Similar request made by Piers de Gavastone, Earl of Cornwall; and Answer thereto.
"Unto his most dear friends, the Mayor, and the Aldermen, and the Sheriffs, of London, Piers de Gavastone, Earl of Cornwall, greeting and most dear friendship. Whereas we have understood that Thomas Juvenal has been taken unto God, we do especially and heartily pray you that the appointment which he held in London, you will grant unto our most dear and wellbeloved vadlet, (fn. 11) John Albon, bearer of these letters, unto whom we are especially bound; and that you will grant the same in the same manner that the said Thomas held it, as you do dearly love us, and also as you would wish that we should do at other times such things as of us you may request; for we have the said business greatly at heart. And that which you will do herein at this our request, which we do much impress upon you, you will let us know by your letters, and by the bearer hereof. May our Lord have you in his keeping. Given at York, the 21st day of October."

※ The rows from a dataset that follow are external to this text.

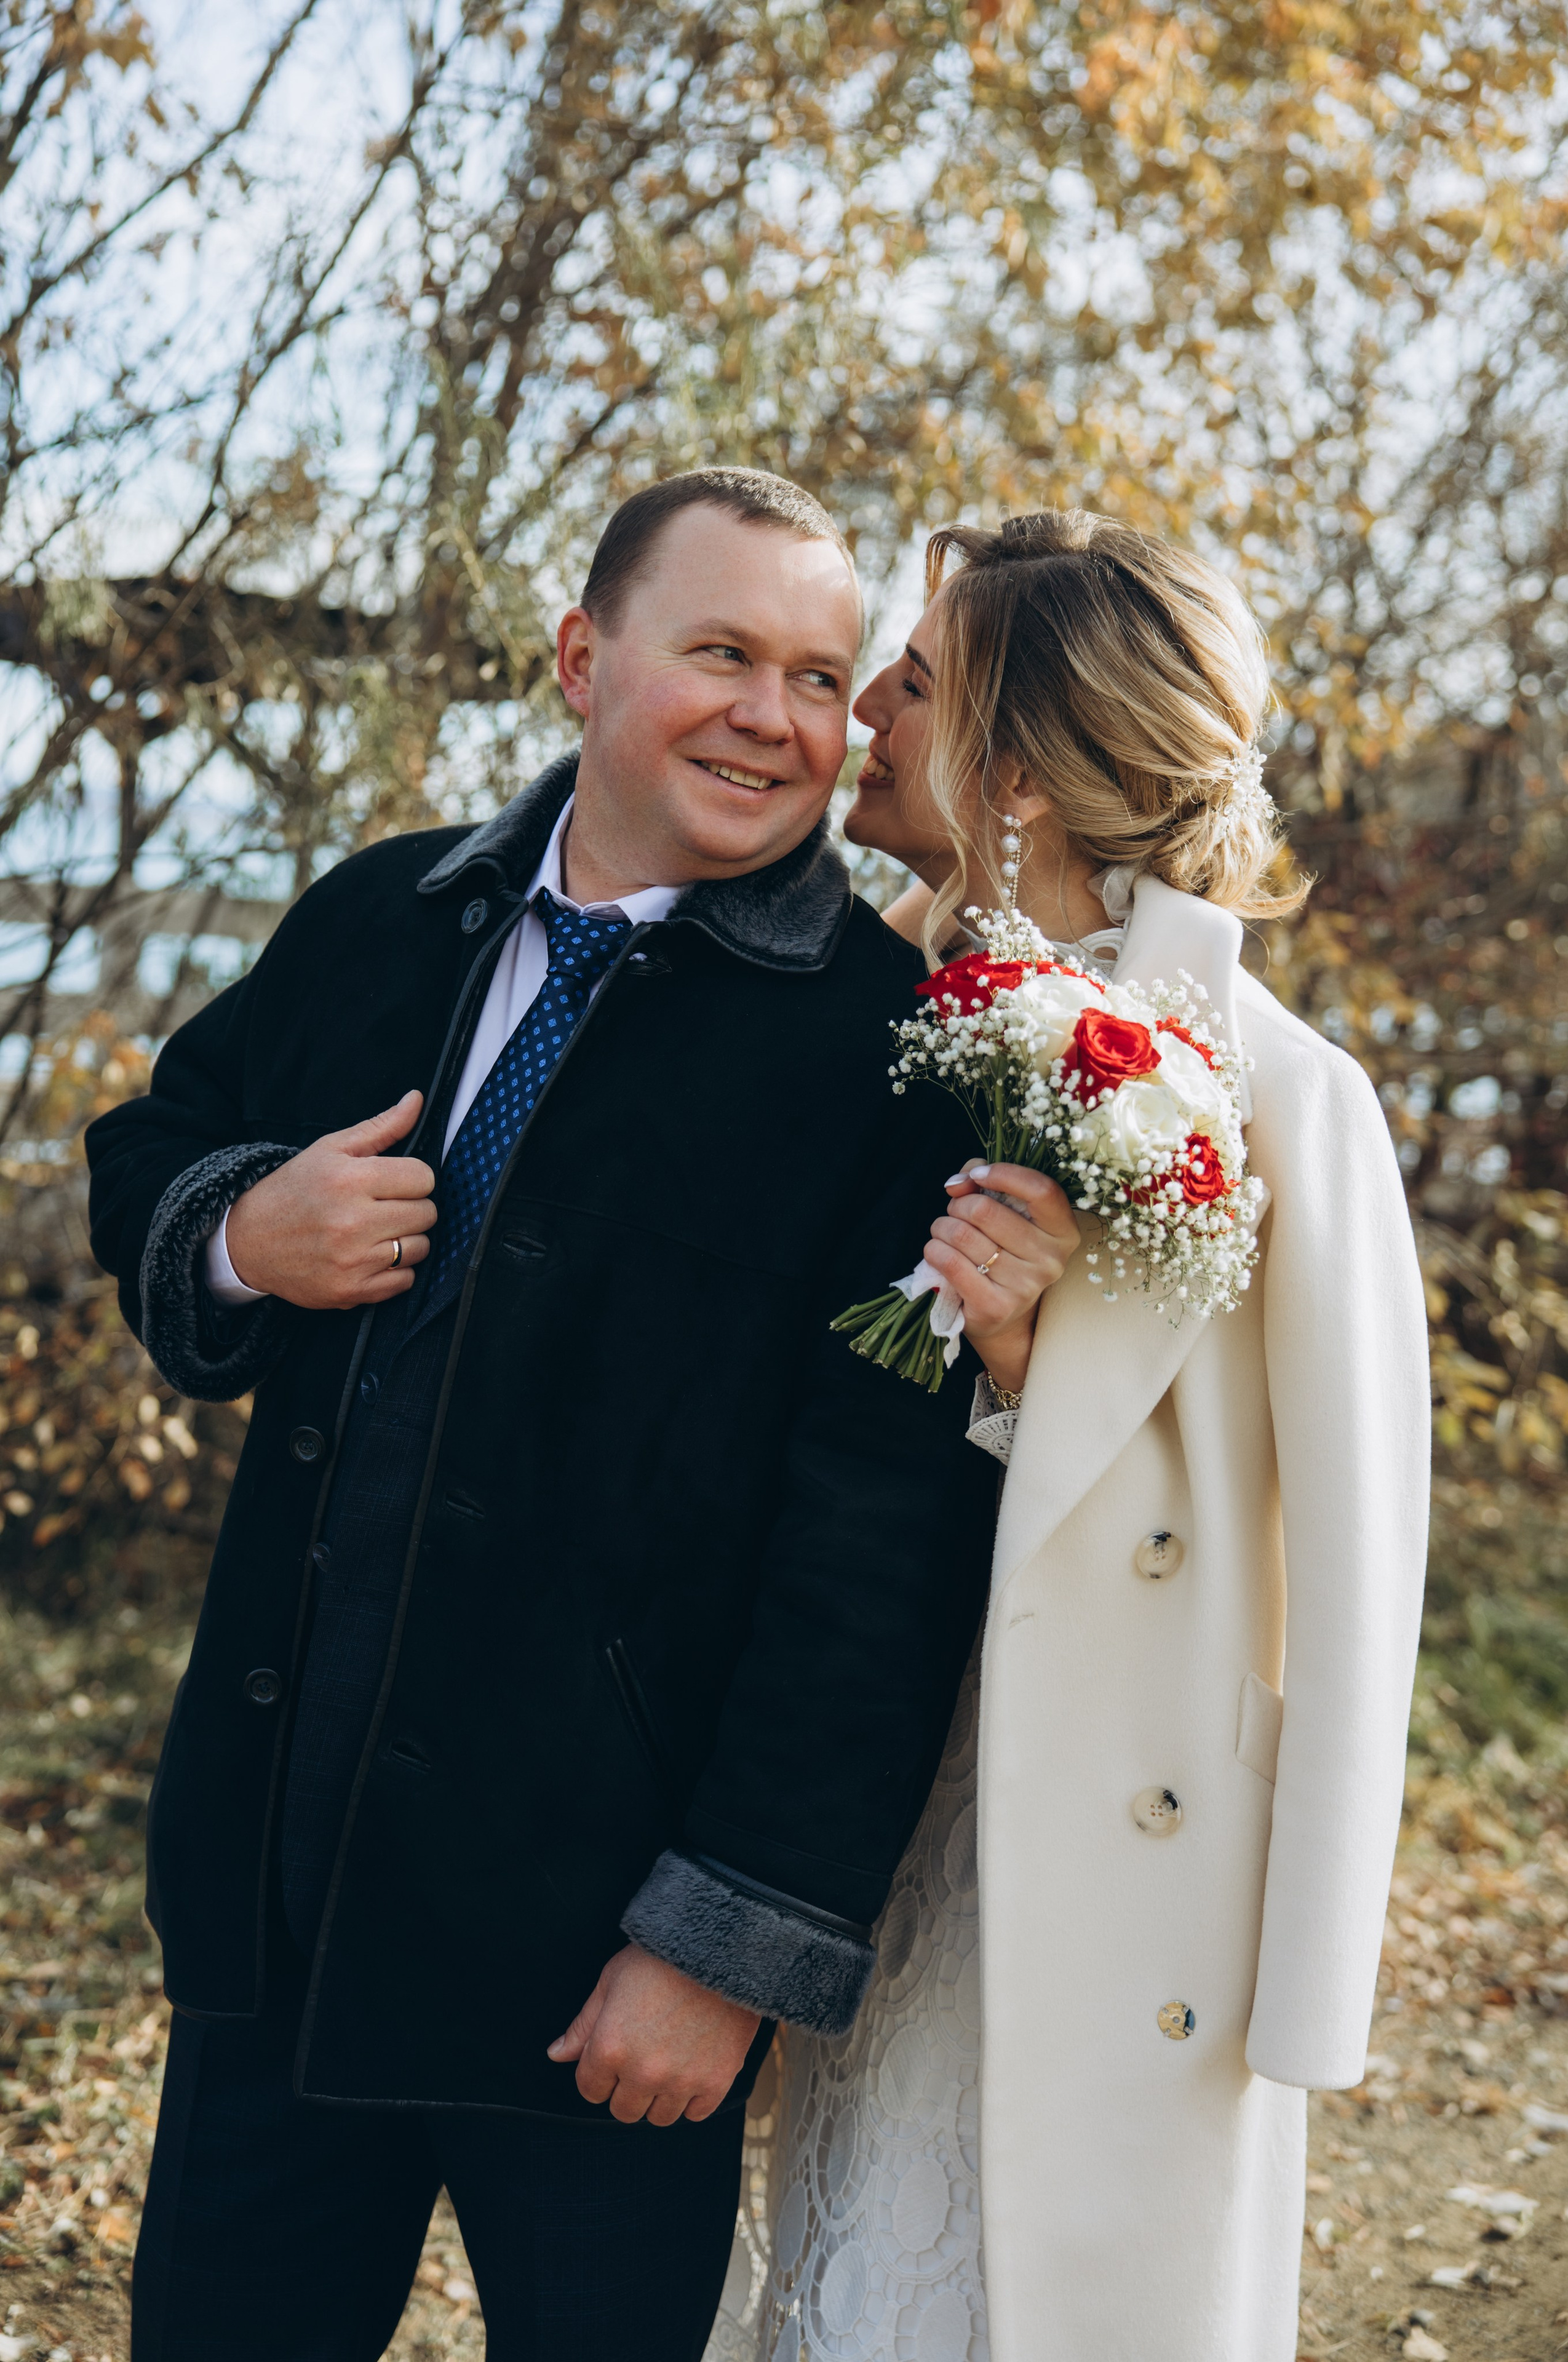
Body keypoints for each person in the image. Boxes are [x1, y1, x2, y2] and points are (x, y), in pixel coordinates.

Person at [84, 471, 1072, 2362]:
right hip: (276, 1905)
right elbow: (150, 1147)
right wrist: (246, 1234)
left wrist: (722, 1949)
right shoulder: (383, 914)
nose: (775, 719)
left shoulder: (892, 1059)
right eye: (720, 653)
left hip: (605, 1968)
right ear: (580, 659)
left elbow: (878, 1549)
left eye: (815, 673)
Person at [736, 509, 1430, 2362]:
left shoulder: (1285, 1098)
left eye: (914, 679)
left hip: (1121, 1873)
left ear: (1017, 772)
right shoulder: (870, 1030)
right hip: (859, 1818)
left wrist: (1310, 2001)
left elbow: (1360, 1577)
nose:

"To the most noble lord, Messire Piers de Gavastone, Earl of Cornwall, his in all things, the Mayor, the Aldermen, and the Sheriffs, of the City of London, if so it please him, greeting, with all manner of honour and of reverence. Most dear Sir, as you have prayed us by your letters, that the appointment which Thomas Juvenal held we would grant unto John Albon, your vadlet, that so he might hold the same in the same manner that the said Thomas held it; we do let you know, that immediately after the death of the said Thomas, at the request of the Earl of Lincoln, and also by the common assent of the Aldermen and of the good folks of the City, the said appointment was given to a vadlet, Thomas de Kent by name, who for a long time theretofore had served the said city in the office of Serjeant-at-mace, and unto him delivered, to hold in the same manner that the said Thomas Juvenal held the same, that so the said city might not be left unserved. And know, most dear Sir, that if we had before in any manner understood your will hereon, we would very willingly have received the same, upon your prayer, which unto us is, and always will be, a command. Wherefore, dear Sir, we do pray you, if so it please you, with all our heart, that in this matter you will hold us excused, and, most dear Sir, you will understand that in all things that we can do, we are ready, and will be, at your commands. May our Lord have you in his keeping, body and soul."